期刊名称:Proceedings of the National Academy of Sciences
印刷版ISSN:0027-8424
电子版ISSN:1091-6490
出版年度:2009
卷号:106
期号:15
页码:6369-6374
DOI:10.1073/pnas.0901913106
语种:English
出版社:The National Academy of Sciences of the United States of America
摘要:At its fundamental level, human memory is thought to occur at individual synaptic contact sites and manifest as persistent changes in synaptic efficacy. In digital electronics, the fundamental structure for implementing memory is the flip-flop switch, a circuit that can be triggered to flip between two stable states. Recently, crystals of Ca2+/calmodulin-dependent protein kinase II{alpha} (CaMKII{alpha}) catalytic domains, the enzymatic portion of a dodecameric holoenzyme involved in memory, were found to form dimers [Rosenberg OS, Deindl S, Sung RJ, Nairn AC, Kuriyan J (2005) Structure of the autoinhibited kinase domain of CaMKII and SAXS analysis of the holoenzyme.
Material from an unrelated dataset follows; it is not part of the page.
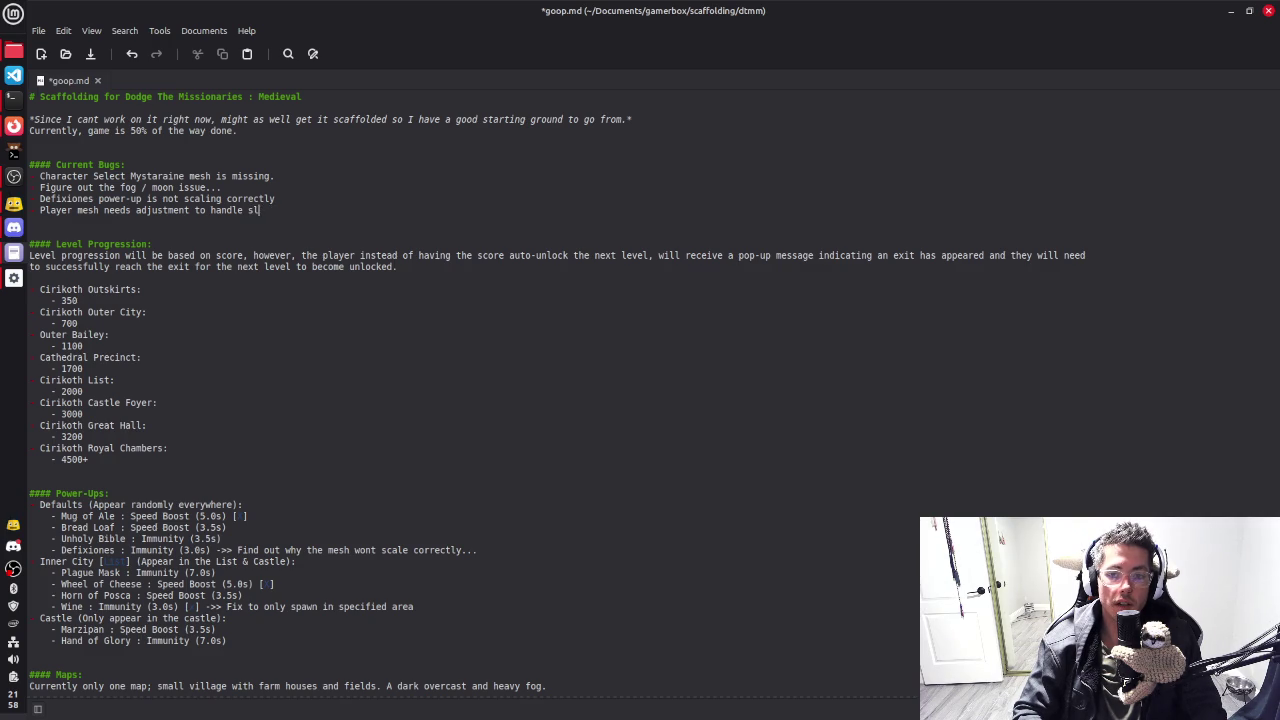
pyautogui.write('opopes /str')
Cell 123:849-860]. Although the formation of dimers in the intact holoenzyme has not been established, several features of the crystal structure suggest that dimers could act as a synaptic switch. ATP-binding sites were occluded, and the T286 autophosphorylation site responsible for persistent kinase activation was buried. These features would act to stabilize an autoinhibited "paired"-enzyme state. Ca2+-calmodulin binding was postulated to trigger the formation of an active state with unpaired catalytic domains. This conformation would allow ATP access and expose T286, autophosphorylation of which would act to maintain the "unpaired" conformation. We used fluorescence anisotropy and FRET imaging of Venus-tagged CaMKII{alpha} to test the hypothesis that neuronal CaMKII{alpha} can flip between two stable conformations in living cells. Our data support the existence of catalytic domain pairs, and glutamate receptor activation in neurons triggered an increase in anisotropy consistent with a structural transition from a paired to unpaired conformation.